Sementara itu, China telah menciptakan apa yang disebut Pasar STAR, yang dirancang untuk bersaing dengan Nasdaq. Strateginya adalah memiliki IPO dari startup Cina inovatif yang terdaftar di sana daripada di AS atau Hong Kong.
"Penjualan baru-baru ini di saham teknologi China dan AS telah menyakitkan, tetapi kami melihatnya berpotensi menciptakan titik masuk yang lebih menarik bagi investor jangka panjang, " tulis Kate Moore dan Lucy Liu, analis dengan BlackRock, seperti dikutip oleh SCMP. percaya penilaian mungkin mendekati dasar. Bagi mereka yang memiliki pola pikir jangka panjang dan keinginan untuk volatilitas jangka pendek, kami percaya ini mungkin waktu yang tepat untuk melangkah, "tambah mereka.

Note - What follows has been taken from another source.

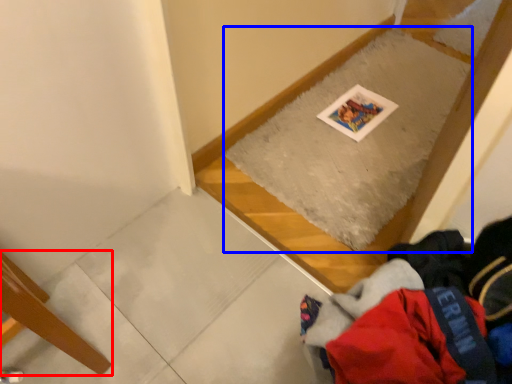
Question: Which point is closer to the camera, furniture (highlighted by a red box) or mat (highlighted by a blue box)?

Choices:
 (A) furniture
 (B) mat

Answer: (A)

Sementara S&P 500 telah melonjak sekitar 340% dari palung pasar beruang terakhir pada Maret 2009, Shanghai Composite telah membukukan kenaikan moderat, dalam hal mata uang lokal, hanya sekitar 39% selama periode yang sama, per Yahoo Finance. Selama periode ini, yuan Tiongkok telah mengalami depresiasi sekitar 4% terhadap dolar, per Macrotrends.net. Diterjemahkan ke dalam dolar, Shanghai Composite naik hanya sekitar 34%. Rasio P / E saat ini adalah 19, 5 untuk S&P 500 dan 14, 6 untuk Shanghai Composite, per Bloomberg.
Melihat ke depan
"Penghasilan S&P tidak mungkin tumbuh sama sekali selama dua belas bulan ke depan, " Morgan Stanley memperingatkan dalam laporan saat ini. Perlambatan pertumbuhan pendapatan, sebagian besar disebabkan oleh kelebihan persediaan, ketegangan perdagangan yang sedang berlangsung, dan kenaikan biaya, khususnya biaya tenaga kerja, adalah di antara faktor-faktor yang mereka lihat memberikan tekanan ke bawah pada laba. Mereka melihat S&P 500 terjebak di tempatnya saat ini, 3.000, hingga 2019.

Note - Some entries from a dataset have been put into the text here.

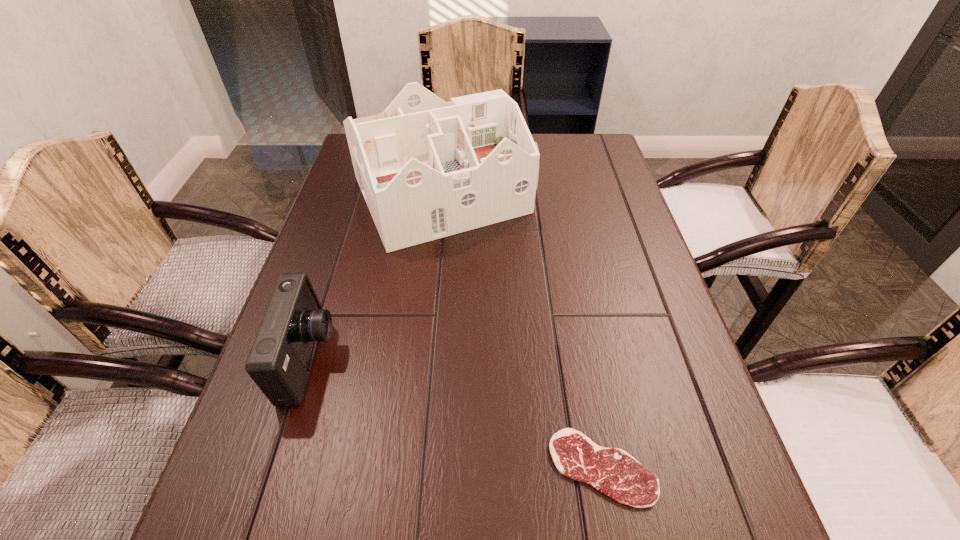
Image resolution: width=960 pixels, height=540 pixels. Identify the location of empty space that is in between the nearest object and the camera. (456, 413).

The height and width of the screenshot is (540, 960). What are the coordinates of `free area in between the second shortest object and the steak` in the screenshot? It's located at (456, 413).

At what (x,y) coordinates should I click in order to perform the action: click on vacant space that is in between the dollhouse and the camera. Please return your answer as a coordinate pair (x, y). This screenshot has width=960, height=540. Looking at the image, I should click on (376, 277).

The width and height of the screenshot is (960, 540). I want to click on free point between the farthest object and the nearest object, so click(x=522, y=331).

Identify the location of free space between the second nearest object and the dollhouse. (376, 277).

Locate an element on the screen. The height and width of the screenshot is (540, 960). free space between the shortest object and the camera is located at coordinates (456, 413).

The width and height of the screenshot is (960, 540). Find the location of `vacant region between the camera and the nearest object`. vacant region between the camera and the nearest object is located at coordinates (456, 413).

Find the location of `empty location between the dollhouse and the steak`. empty location between the dollhouse and the steak is located at coordinates (522, 331).

At what (x,y) coordinates should I click in order to perform the action: click on object identified as the closest to the camera. Please return your answer as a coordinate pair (x, y). Image resolution: width=960 pixels, height=540 pixels. Looking at the image, I should click on (428, 169).

Locate an element on the screen. object identified as the second closest to the second nearest object is located at coordinates (612, 471).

Mengenai saham China, ada juga alasan untuk berhati-hati. Pada bulan Agustus, ekspor Cina turun 1% tahun-ke-tahun (YOY) dan impor turun 5, 6%, menurut laporan Barron lain. Indeks harga produsen China (PPI), indikator bisnis yang menguntungkan, turun 0, 8% YOY, penurunan terbesar sejak 2016.

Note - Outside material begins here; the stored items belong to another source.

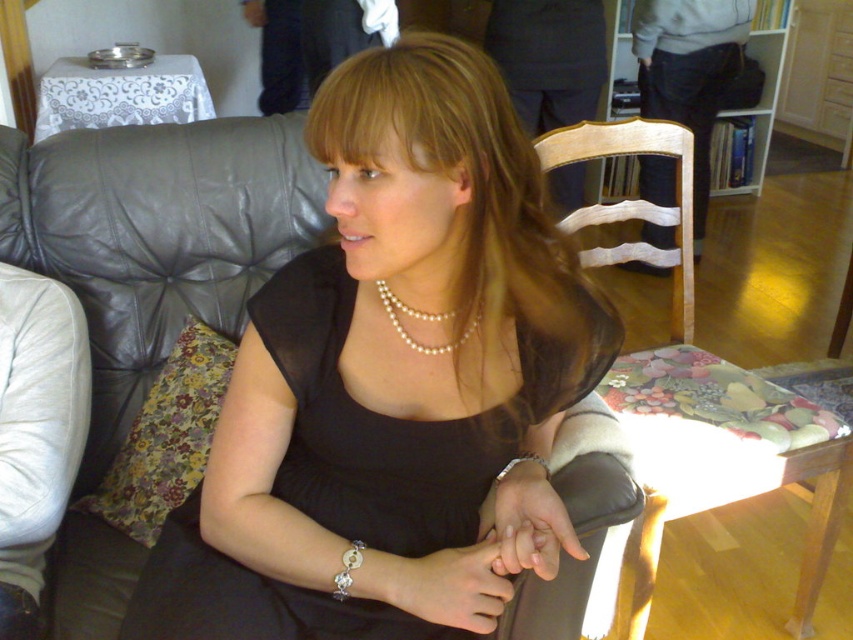
Which is above, wooden chair at right or smooth skin hand at center?

Positioned higher is wooden chair at right.

Does wooden chair at right come behind smooth skin hand at center?

Yes, wooden chair at right is further from the viewer.

The image size is (853, 640). What do you see at coordinates (694, 394) in the screenshot? I see `wooden chair at right` at bounding box center [694, 394].

The width and height of the screenshot is (853, 640). In order to click on wooden chair at right in this screenshot , I will do `click(694, 394)`.

Image resolution: width=853 pixels, height=640 pixels. What do you see at coordinates (527, 524) in the screenshot?
I see `smooth skin hand at center` at bounding box center [527, 524].

Is smooth skin hand at center further to camera compared to dark gray suit jacket at upper center?

No, it is in front of dark gray suit jacket at upper center.

What do you see at coordinates (527, 524) in the screenshot? Image resolution: width=853 pixels, height=640 pixels. I see `smooth skin hand at center` at bounding box center [527, 524].

The image size is (853, 640). In order to click on smooth skin hand at center in this screenshot , I will do `click(527, 524)`.

Can you confirm if black sheer dress at center is positioned above pearl necklace at center?

No.

Does black sheer dress at center have a lesser height compared to pearl necklace at center?

In fact, black sheer dress at center may be taller than pearl necklace at center.

Between point (555, 365) and point (386, 296), which one is positioned in front?

Point (386, 296) is more forward.

I want to click on black sheer dress at center, so (x=398, y=419).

Persediaan barang-barang manufaktur menumpuk, karena tarif AS dan ekonomi lemah di Eropa menghambat ekspor Tiongkok. Hal ini, pada gilirannya, memaksa pemotongan harga yang mengurangi laba dan mempersulit perusahaan-perusahaan Cina untuk membayar utang, mungkin meningkatkan jumlah default perusahaan yang sudah tercatat, menurut Rory Green, seorang ekonom di TS Lombard, dalam sambutannya kepada Barron.
Sementara itu, industri jasa di China, yang menyumbang sekitar 60% dari PDB dan sebagian besar pekerjaan baru, juga mengalami perlambatan. Pertumbuhan upah juga melambat, dan perusahaan-perusahaan Cina menghindari PHK dengan memangkas jam kerja dan tunjangan. Ini menjadi pertanda buruk bagi pengeluaran konsumen di China, dan dengan demikian stok konsumen, serta ekonomi secara umum, mengingat bahwa konsumsi swasta, sebagaimana Cina menyebutnya, adalah 39, 4% dari PDB pada tahun 2018, per perusahaan riset ekonomi global CEIC.